La biotech franco-suisse obtient un crédit de 25 millions d’euros auprès de la BEI afin de poursuivre le test de son anticorps initié fin 2022. En cas de succès, elle pourra rapidement monter la cadence de production.
Le défi est récent mais déjà immense : « en faisant une estimation prudente de 10 % des personnes infectées sur plus de 651 millions de cas documentés de Covid-19, le nombre réel étant probablement beaucoup plus élevé, au moins 65 millions de personnes dans le monde ont, à ce jour, contracté le Covid long et leur nombre augmente de jour en jour », soulignait la revue Nature Reviews Microbiology dans un article de janvier dernier. Le Covid long ne touche qu’une partie des personnes infectées, de tous âges et se manifeste par des symptômes divers, persistant au-delà de trois mois et généralement graves tels qu’une fatigue intense ou encore des troubles cognitifs et sensoriels. « Chez environ un quart des patients atteints de Covid long, on a détecté dans le sang la protéine pathogène W-ENV qui n’a aucune fonction physiologique. On la trouve exprimée uniquement dans des conditions pathologiques, comme dans le cerveau de patients atteints de sclérose en plaques », explique Jesus Martin Garcia, cofondateur et PDG de GeNeuro.

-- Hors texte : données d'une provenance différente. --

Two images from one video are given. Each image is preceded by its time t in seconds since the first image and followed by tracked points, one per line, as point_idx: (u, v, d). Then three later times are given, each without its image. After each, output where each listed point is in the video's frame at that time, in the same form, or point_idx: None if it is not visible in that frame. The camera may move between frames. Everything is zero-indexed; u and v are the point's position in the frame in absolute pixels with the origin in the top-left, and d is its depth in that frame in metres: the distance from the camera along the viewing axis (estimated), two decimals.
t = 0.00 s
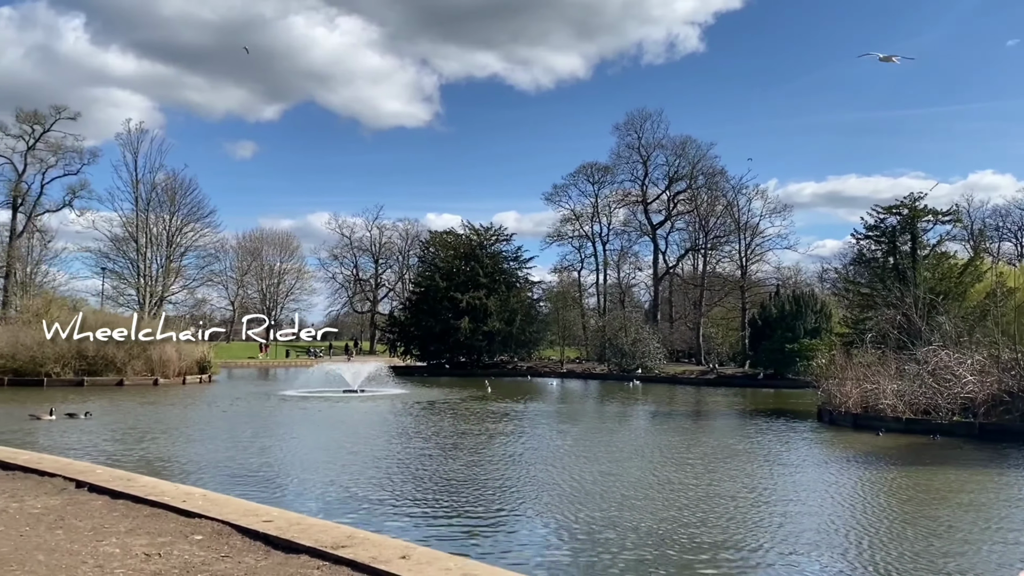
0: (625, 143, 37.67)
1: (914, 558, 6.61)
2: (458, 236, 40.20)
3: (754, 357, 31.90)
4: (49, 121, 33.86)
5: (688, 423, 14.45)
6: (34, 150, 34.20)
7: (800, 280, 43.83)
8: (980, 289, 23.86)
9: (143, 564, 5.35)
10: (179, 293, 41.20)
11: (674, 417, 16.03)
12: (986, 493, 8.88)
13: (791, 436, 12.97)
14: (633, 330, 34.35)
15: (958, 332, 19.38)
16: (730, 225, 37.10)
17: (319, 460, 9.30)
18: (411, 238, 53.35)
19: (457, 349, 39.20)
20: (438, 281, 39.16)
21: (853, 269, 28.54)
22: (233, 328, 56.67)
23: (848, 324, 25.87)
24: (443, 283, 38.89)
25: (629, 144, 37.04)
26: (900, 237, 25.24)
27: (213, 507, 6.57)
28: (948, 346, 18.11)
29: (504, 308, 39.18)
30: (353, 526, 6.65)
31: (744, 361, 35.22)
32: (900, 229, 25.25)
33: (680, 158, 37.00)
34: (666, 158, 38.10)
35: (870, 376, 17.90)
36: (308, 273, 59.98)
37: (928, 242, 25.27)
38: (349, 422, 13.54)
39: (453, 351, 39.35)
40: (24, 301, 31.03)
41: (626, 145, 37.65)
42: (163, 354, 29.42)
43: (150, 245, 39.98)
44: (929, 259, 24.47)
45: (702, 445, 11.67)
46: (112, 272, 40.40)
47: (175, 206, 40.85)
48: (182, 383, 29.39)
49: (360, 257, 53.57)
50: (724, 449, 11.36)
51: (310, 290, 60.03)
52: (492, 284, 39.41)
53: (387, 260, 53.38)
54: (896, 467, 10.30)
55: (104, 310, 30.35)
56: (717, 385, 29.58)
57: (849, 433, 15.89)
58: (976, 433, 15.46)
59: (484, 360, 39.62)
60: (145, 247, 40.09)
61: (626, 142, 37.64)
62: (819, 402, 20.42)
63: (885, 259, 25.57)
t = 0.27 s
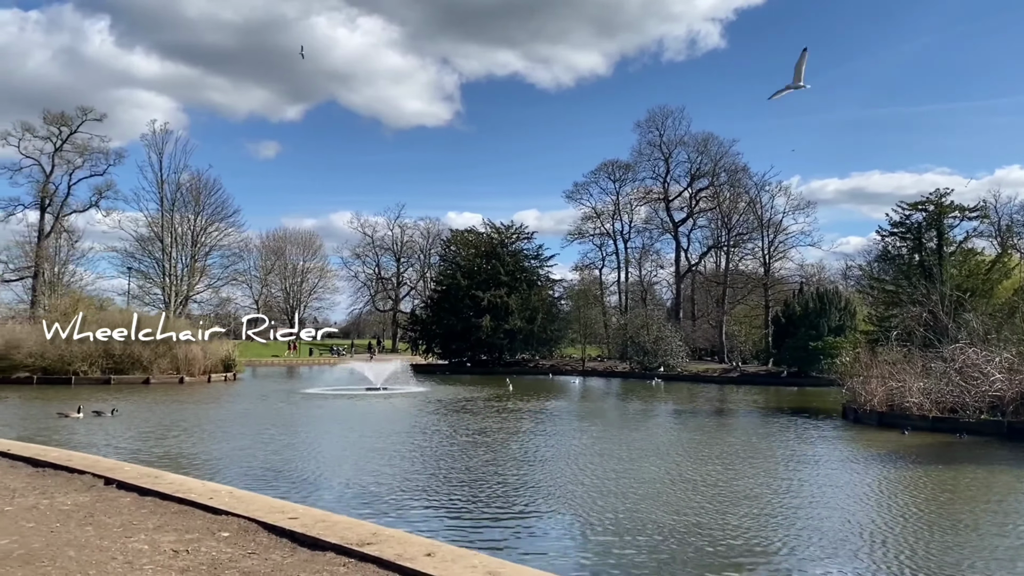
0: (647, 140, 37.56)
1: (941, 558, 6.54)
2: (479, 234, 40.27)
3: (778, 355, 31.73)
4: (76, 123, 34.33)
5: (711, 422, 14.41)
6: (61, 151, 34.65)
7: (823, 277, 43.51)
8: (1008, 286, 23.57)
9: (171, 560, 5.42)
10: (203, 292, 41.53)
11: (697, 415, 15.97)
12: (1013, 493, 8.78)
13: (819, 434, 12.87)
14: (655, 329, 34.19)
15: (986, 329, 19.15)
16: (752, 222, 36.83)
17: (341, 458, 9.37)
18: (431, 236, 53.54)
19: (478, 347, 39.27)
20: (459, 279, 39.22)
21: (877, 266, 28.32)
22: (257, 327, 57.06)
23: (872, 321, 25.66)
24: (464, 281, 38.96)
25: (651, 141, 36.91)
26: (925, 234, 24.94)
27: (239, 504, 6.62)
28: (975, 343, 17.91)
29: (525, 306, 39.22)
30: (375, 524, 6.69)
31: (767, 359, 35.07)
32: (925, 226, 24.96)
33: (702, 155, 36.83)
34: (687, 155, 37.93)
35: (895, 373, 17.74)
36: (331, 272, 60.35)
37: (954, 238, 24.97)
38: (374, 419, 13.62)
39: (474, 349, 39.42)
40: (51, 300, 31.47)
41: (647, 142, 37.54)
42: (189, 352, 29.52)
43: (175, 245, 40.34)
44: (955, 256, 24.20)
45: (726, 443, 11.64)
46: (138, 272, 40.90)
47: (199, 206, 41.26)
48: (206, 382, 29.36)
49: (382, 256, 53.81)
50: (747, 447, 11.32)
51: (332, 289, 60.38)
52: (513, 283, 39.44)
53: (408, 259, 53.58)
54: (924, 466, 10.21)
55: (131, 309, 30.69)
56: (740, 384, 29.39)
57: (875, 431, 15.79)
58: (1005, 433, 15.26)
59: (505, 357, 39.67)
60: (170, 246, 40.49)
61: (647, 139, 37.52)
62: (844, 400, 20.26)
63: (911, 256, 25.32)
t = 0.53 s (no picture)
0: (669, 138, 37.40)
1: (971, 558, 6.46)
2: (501, 233, 40.32)
3: (803, 353, 31.50)
4: (102, 125, 34.71)
5: (736, 421, 14.33)
6: (88, 153, 35.09)
7: (848, 274, 43.08)
8: None
9: (198, 558, 5.46)
10: (229, 292, 41.84)
11: (721, 415, 15.88)
12: None
13: (848, 433, 12.74)
14: (679, 327, 34.02)
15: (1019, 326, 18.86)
16: (777, 219, 36.49)
17: (364, 456, 9.41)
18: (454, 235, 53.66)
19: (501, 346, 39.25)
20: (481, 278, 39.29)
21: (905, 263, 28.03)
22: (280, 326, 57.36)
23: (900, 319, 25.37)
24: (486, 280, 39.01)
25: (674, 138, 36.72)
26: (954, 230, 24.62)
27: (265, 502, 6.67)
28: (1005, 341, 17.66)
29: (547, 304, 39.23)
30: (399, 522, 6.71)
31: (792, 357, 34.80)
32: (953, 222, 24.65)
33: (726, 152, 36.62)
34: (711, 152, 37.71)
35: (921, 371, 17.49)
36: (354, 271, 60.63)
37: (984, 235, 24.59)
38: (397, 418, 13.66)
39: (497, 348, 39.45)
40: (78, 300, 31.84)
41: (670, 139, 37.38)
42: (214, 352, 29.87)
43: (200, 245, 40.66)
44: (986, 252, 23.86)
45: (750, 442, 11.57)
46: (164, 272, 41.35)
47: (224, 206, 41.62)
48: (232, 381, 29.67)
49: (404, 255, 53.96)
50: (772, 446, 11.25)
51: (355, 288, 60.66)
52: (535, 281, 39.44)
53: (430, 258, 53.72)
54: (955, 466, 10.08)
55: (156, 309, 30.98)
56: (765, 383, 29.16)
57: (904, 431, 15.62)
58: None
59: (527, 356, 39.65)
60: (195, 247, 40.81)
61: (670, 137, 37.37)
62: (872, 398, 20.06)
63: (939, 253, 25.01)
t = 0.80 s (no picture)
0: (693, 135, 37.23)
1: (1000, 559, 6.38)
2: (524, 232, 40.39)
3: (829, 352, 31.27)
4: (128, 127, 35.11)
5: (761, 420, 14.23)
6: (115, 155, 35.51)
7: (875, 272, 42.62)
8: None
9: (226, 556, 5.51)
10: (254, 292, 42.15)
11: (746, 414, 15.79)
12: None
13: (877, 433, 12.60)
14: (703, 326, 33.84)
15: None
16: (802, 217, 36.13)
17: (387, 455, 9.44)
18: (477, 235, 53.75)
19: (524, 345, 39.19)
20: (504, 277, 39.33)
21: (934, 261, 27.72)
22: (303, 326, 57.75)
23: (928, 317, 25.06)
24: (509, 279, 39.03)
25: (698, 136, 36.52)
26: (984, 227, 24.31)
27: (291, 501, 6.71)
28: None
29: (570, 303, 39.22)
30: (424, 521, 6.73)
31: (819, 357, 34.53)
32: (983, 219, 24.34)
33: (750, 150, 36.41)
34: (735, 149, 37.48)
35: (951, 369, 17.22)
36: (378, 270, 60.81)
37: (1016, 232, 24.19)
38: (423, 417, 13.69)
39: (520, 347, 39.42)
40: (107, 300, 32.27)
41: (694, 137, 37.20)
42: (240, 351, 30.26)
43: (226, 245, 41.03)
44: (1017, 250, 23.51)
45: (775, 442, 11.50)
46: (190, 272, 41.83)
47: (250, 207, 41.92)
48: (257, 379, 30.22)
49: (427, 254, 54.18)
50: (797, 446, 11.16)
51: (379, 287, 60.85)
52: (558, 280, 39.42)
53: (453, 257, 53.85)
54: (986, 466, 9.94)
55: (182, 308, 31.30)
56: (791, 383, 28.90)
57: (936, 430, 15.43)
58: None
59: (551, 355, 39.62)
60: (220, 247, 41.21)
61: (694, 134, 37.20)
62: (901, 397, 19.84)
63: (969, 250, 24.69)
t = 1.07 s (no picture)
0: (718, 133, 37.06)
1: None
2: (547, 231, 40.49)
3: (857, 351, 30.98)
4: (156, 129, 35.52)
5: (787, 420, 14.12)
6: (144, 157, 35.92)
7: (903, 271, 42.10)
8: None
9: (253, 554, 5.55)
10: (280, 292, 42.38)
11: (772, 414, 15.67)
12: None
13: (906, 433, 12.46)
14: (729, 325, 33.59)
15: None
16: (829, 215, 35.74)
17: (411, 455, 9.47)
18: (500, 235, 53.80)
19: (547, 345, 39.12)
20: (527, 277, 39.35)
21: (963, 259, 27.38)
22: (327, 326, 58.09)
23: (958, 316, 24.72)
24: (532, 279, 39.03)
25: (722, 134, 36.31)
26: (1015, 224, 23.99)
27: (317, 500, 6.75)
28: None
29: (594, 303, 39.14)
30: (449, 521, 6.73)
31: (846, 356, 34.18)
32: (1015, 216, 24.02)
33: (776, 147, 36.20)
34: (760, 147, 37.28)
35: (982, 369, 16.88)
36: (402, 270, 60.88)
37: None
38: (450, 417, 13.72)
39: (543, 348, 39.32)
40: (135, 301, 32.65)
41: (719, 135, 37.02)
42: (267, 352, 30.69)
43: (251, 246, 41.39)
44: None
45: (801, 442, 11.41)
46: (218, 273, 42.36)
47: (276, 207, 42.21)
48: (284, 379, 30.56)
49: (451, 255, 54.30)
50: (822, 446, 11.08)
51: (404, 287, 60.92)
52: (582, 280, 39.37)
53: (476, 257, 53.93)
54: (1016, 467, 9.82)
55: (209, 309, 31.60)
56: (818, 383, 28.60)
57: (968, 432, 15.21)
58: None
59: (575, 355, 39.53)
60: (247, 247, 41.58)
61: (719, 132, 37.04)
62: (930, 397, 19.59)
63: (1000, 248, 24.33)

Malgré son jeune âge, cette biotech basée à Genève et à Lyon et née en 2006 après un spin-off des laboratoires de l’Inserm et de bioMérieux, est mondialement reconnue comme le spécialiste de ce type de protéines pathogènes. Celles-ci jouent un rôle dans la progression du handicap dans des maladies neurologiques, telles que la sclérose en plaques ou la maladie de Charcot.
6 milliards d’euros débloqués par la BEI
Dans son centre de recherche à Lyon, GeNeuro a mis au point un anticorps, le temelimab dont l’efficacité sur les biomarqueurs de la neurodégénérescence a déjà été démontrée sur plus de 300 patients atteints de sclérose en plaques.

« Dès fin 2020, nous avons commencé à collaborer avec différents instituts de recherche dans plusieurs pays qui demandaient à avoir accès à nos connaissances sur le W-ENV pour évaluer la possibilité d’utiliser temelimab comme traitement pour le covid long. Fin 2022, nous avons démarré notre essai phase 2 en recrutant des patients en Espagne, Suisse et Italie. Nous avons l’objectif de traiter 200 patients qui recevront notre anticorps une fois par mois pendant six mois. Nous nous attendons à avoir les premiers résultats en fin d’année », détaille le dirigeant. Pour mener cet essai à bien et surtout afin de préparer une rapide montée en puissance de sa production, réalisée aujourd’hui à Vienne (Autriche), en cas de résultats positifs, la biotech a levé 7,7 millions d’euros en mai dernier. Elle sait désormais qu’elle aura les moyens de ses ambitions car elle vient de signer un accord de crédit de 25 millions d’euros auprès de la Banque Européenne d’Investissement (BEI). « La première tranche de 7 millions d’euros, disponible immédiatement, est destinée au soutien de l’essai clinique de phase 2. Les autres tranches de 10 millions d’euros et de 8 millions d’euros étant destinées respectivement à la préparation et au lancement de la phase 3 », précisent les deux partenaires.

En réponse à la crise sanitaire, la BEI a débloqué à date plus de 6 milliards d’euros. « Après avoir soutenu financièrement les recherches en matière de vaccins prophylactiques ainsi que celles visant au traitement contre la COVID aiguë, la BEI, au travers du financement apporté à GeNeuro, entend accélérer le développement d’une cure contre le Covid long. Il s’agit de l’une des premières biotechs bénéficiant du nouveau programme de l’Union Européenne InvestEU qui prodigue à la BEI de nouvelles ressources. Cette opération complète l’arsenal de solutions déployées pour lutter contre la Covid-19 que mènent les biotechs européennes ayant profité du soutien de la BEI grâce à son programme de venture debt », détaille Ambroise Fayolle, vice-président de la BEI. « Notre approche de médecine personnalisée pourrait, en cas de succès de l’essai clinique en cours, proposer une solution thérapeutique à des millions de patients affectés par le Covid long », espère Jesus Martin Garcia, qui veille à ne pas susciter de faux espoirs. Les équipes de GeNeuro, récemment rejointes par cinq personnes portant le total à 16, se tiennent prêtes à apporter leur pierre à l’édifice.